Exercise directions: The copy you give must match the records exactly, except that it holds no images.

Dataset entries:
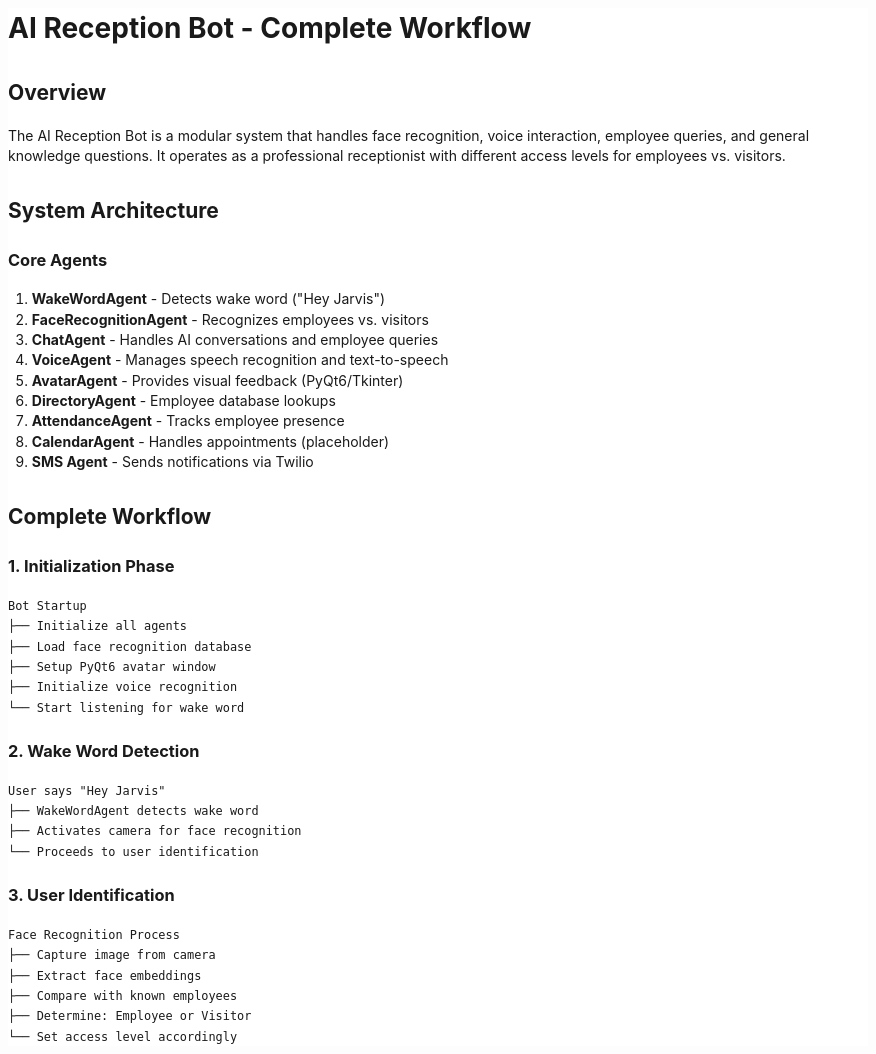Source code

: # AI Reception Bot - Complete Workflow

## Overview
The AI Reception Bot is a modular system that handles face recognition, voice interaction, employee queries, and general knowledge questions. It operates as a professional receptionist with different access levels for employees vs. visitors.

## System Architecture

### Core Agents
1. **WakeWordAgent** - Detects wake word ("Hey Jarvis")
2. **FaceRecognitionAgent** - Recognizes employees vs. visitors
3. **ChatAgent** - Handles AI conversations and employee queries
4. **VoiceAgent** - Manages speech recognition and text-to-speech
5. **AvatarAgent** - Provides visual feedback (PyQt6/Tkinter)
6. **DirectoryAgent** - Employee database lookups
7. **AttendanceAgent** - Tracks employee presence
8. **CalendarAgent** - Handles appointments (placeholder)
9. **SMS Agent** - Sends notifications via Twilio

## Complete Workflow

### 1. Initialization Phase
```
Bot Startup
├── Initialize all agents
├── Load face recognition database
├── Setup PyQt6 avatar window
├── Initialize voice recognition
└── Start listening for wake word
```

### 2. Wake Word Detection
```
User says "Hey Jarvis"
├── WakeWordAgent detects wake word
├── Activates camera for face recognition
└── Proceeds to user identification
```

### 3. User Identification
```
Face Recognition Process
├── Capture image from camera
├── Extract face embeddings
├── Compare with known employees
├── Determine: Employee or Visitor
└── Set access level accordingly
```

Answer box:
Source code

: # AI Reception Bot - Complete Workflow

## Overview
The AI Reception Bot is a modular system that handles face recognition, voice interaction, employee queries, and general knowledge questions. It operates as a professional receptionist with different access levels for employees vs. visitors.

## System Architecture

### Core Agents
1. **WakeWordAgent** - Detects wake word ("Hey Jarvis")
2. **FaceRecognitionAgent** - Recognizes employees vs. visitors
3. **ChatAgent** - Handles AI conversations and employee queries
4. **VoiceAgent** - Manages speech recognition and text-to-speech
5. **AvatarAgent** - Provides visual feedback (PyQt6/Tkinter)
6. **DirectoryAgent** - Employee database lookups
7. **AttendanceAgent** - Tracks employee presence
8. **CalendarAgent** - Handles appointments (placeholder)
9. **SMS Agent** - Sends notifications via Twilio

## Complete Workflow

### 1. Initialization Phase
```
Bot Startup
├── Initialize all agents
├── Load face recognition database
├── Setup PyQt6 avatar window
├── Initialize voice recognition
└── Start listening for wake word
```

### 2. Wake Word Detection
```
User says "Hey Jarvis"
├── WakeWordAgent detects wake word
├── Activates camera for face recognition
└── Proceeds to user identification
```

### 3. User Identification
```
Face Recognition Process
├── Capture image from camera
├── Extract face embeddings
├── Compare with known employees
├── Determine: Employee or Visitor
└── Set access level accordingly
```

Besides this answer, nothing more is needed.